Interview with Kevin Jones

Kevin Jones

Jeffery Hess: I enjoyed reading your story The Edge of Water, about a veteran returning home from the war in Iraq. You and I both served in the military, and one thing I learned during my time in the service is that people enlist for very different reasons. Can you tell us when and why you enlisted?

Kevin Jones: I joined the Marine Corps in May of 1990. At the time I was living in a small, studio apartment and trying (unsuccessfully) to attend community college.  I worked for an art house movie theatre making minimum wage which, while very cool, did not let me eat as much or as often as I would have liked. I had several friends who joined the military right out of high school and they seemed to be doing well, so one day I went to visit a recruiter to see what he had to say. The biggest attraction to the Marines, as opposed to the other services, was that they were offering a challenge. Could I complete boot camp? The other services talked about bonuses or job training or college funds, but the Marine Corps offered none of that. They told me up front that boot camp would be the most difficult thing I’d ever done, if I even finished, and that had a strong, reverse-psychological way of attracting me. In short, I was looking for a way to prove myself, even if I didn’t know who I was trying to prove myself to. The Marine Corps offered that in a way, to me, that none of the other branches did.

Scout Swimmers

JH: When we were talking earlier, you mentioned that you had an epiphany while home on leave: your sister helped you discover Henry Rollins at an indie record shop and this made you realize you had to become a writer. Can you elaborate on this formative occasion?

▬▬▬▬▬▬

**QUESTIONS ON THE MATERIAL**:
(A) In the Kevin Jones interview, reproduce the stretch from "Jeffery Hess: I" through "why you enlisted?" word for word.
(B) In the Kevin Jones interview, what three things does Kevin Jones say the other services talked about, which the Marine Corps did not offer?
(C) Write the next part of the Kevin Jones interview, starting right after its final sentence.

▬▬▬▬▬▬

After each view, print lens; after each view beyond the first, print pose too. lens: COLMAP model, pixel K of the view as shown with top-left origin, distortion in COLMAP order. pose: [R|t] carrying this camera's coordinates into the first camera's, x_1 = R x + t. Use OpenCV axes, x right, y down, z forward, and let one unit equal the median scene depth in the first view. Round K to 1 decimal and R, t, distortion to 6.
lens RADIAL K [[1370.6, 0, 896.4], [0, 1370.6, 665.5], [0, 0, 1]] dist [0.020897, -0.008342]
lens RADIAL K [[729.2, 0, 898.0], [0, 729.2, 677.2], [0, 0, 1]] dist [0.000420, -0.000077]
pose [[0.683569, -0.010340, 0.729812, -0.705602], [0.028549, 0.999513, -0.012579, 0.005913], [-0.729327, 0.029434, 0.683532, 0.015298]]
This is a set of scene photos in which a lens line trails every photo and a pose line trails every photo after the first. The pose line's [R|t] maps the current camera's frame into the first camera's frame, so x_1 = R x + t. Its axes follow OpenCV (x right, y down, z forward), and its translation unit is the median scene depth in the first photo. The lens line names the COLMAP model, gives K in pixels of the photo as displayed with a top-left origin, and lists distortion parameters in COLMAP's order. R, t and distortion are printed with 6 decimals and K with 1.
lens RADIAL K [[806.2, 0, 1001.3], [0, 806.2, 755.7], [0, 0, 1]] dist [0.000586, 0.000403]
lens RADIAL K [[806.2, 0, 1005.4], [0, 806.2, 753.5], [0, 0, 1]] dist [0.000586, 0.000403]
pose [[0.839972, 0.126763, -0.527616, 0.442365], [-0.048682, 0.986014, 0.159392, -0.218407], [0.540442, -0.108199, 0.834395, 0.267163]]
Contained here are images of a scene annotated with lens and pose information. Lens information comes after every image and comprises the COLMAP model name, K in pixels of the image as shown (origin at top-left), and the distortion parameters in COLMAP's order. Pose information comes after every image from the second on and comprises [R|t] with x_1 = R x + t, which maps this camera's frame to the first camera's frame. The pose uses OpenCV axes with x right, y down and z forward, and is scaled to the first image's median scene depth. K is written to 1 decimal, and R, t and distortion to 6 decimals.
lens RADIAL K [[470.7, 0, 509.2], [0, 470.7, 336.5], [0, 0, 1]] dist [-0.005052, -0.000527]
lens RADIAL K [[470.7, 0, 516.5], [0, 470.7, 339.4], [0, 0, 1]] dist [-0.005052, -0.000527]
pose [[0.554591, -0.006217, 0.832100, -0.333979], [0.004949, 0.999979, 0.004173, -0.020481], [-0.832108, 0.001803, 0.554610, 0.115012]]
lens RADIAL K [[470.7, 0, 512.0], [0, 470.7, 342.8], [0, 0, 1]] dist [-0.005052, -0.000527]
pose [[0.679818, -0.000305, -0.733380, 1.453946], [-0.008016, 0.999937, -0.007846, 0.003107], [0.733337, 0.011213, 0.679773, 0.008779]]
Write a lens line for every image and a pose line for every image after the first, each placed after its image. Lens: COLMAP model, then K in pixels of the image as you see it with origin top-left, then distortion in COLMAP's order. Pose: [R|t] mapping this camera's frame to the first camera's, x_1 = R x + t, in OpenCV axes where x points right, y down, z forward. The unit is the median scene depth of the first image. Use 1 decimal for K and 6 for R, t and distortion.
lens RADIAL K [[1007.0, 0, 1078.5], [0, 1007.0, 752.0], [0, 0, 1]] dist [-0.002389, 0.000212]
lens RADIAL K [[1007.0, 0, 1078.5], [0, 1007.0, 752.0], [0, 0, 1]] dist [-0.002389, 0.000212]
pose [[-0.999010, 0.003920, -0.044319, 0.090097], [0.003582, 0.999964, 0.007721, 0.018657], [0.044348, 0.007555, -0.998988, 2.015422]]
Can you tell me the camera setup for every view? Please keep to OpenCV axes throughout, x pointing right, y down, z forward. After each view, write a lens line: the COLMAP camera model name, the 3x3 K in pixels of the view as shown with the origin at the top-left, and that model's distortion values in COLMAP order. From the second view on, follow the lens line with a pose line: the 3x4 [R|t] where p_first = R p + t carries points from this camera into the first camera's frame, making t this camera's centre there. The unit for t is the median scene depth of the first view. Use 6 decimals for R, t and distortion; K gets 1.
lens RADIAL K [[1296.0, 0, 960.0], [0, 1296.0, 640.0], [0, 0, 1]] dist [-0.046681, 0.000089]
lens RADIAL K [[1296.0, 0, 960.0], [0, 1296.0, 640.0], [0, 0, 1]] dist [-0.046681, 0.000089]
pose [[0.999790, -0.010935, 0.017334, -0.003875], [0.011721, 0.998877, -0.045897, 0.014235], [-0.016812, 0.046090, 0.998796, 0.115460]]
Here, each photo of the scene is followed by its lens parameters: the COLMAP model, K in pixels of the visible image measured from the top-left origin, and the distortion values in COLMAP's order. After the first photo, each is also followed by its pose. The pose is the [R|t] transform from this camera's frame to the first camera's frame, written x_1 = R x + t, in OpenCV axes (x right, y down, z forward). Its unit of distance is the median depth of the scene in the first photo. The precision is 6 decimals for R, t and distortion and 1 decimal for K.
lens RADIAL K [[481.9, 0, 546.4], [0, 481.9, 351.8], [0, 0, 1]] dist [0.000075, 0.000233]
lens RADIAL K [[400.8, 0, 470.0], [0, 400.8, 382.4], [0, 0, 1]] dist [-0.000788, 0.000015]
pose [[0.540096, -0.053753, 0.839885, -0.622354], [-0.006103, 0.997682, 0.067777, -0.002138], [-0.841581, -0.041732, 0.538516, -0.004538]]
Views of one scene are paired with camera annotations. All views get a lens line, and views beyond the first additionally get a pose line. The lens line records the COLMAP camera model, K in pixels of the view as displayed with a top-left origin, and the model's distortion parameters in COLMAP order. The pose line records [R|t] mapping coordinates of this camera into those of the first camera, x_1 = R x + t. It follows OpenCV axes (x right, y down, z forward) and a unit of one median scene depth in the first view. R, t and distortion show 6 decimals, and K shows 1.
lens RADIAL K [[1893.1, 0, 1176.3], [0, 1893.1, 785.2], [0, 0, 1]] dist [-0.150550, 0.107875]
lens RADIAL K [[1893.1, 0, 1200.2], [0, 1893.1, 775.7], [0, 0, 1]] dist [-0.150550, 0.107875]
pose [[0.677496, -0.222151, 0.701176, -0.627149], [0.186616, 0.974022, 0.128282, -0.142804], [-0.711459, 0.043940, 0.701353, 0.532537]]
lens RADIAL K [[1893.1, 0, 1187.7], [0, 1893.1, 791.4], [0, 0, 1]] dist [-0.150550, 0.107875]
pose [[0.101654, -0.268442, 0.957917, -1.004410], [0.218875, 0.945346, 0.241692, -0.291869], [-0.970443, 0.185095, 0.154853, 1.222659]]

▬▬▬▬▬▬

**EXERCISE RESULTS**:
(A)
Jeffery Hess: I enjoyed reading your story The Edge of Water, about a veteran returning home from the war in Iraq. You and I both served in the military, and one thing I learned during my time in the service is that people enlist for very different reasons. Can you tell us when and why you enlisted?

(B) bonuses, job training, college funds

(C)
KJ: After I graduated from the School of Infantry I was sent, almost immediately, to Saudi Arabia and Operation Desert Storm.  When I returned from the war, I had some block leave and went back to Sacramento (my home town) and tried to re-adjust. My sister was going to college and ran around with a group of actors and filmmakers and she had discovered Henry Rollins while I was overseas. While on leave she’d gone to Tower Books and bought me “Black Coffee Blues” and “See a Grown Man Cry.”  I’d been writing here and there all my life but without any real focus. Reading Rollins made me realize that if I wanted to write, I just needed to do it, and that there was no “wrong” way to write. It was the sort of muscular, no BS, no excuses kind of attitude that dovetailed perfectly with my service as a Marine, and I’ve pretty much been writing nonstop, in one form or another, since reading those books.

JH: Your characters often have military backgrounds but are not necessarily based on your experience. What is it about the military that you find makes for compelling characters?

KJ: I like the idea of characters thrust into situations they cannot get out of and forced to work with people they might otherwise not have anything to do with. I also like writing about organizations with very specific cultures, rules, and languages. The military, obviously, fits this interest, as do law enforcement, medicine, academia, and a host of other areas. For whatever reason, I’ve had more success with military themed stores than with other works I’ve written.


JH: Your current position in education involves the military. And your plans after completing your doctorate do as well. How so?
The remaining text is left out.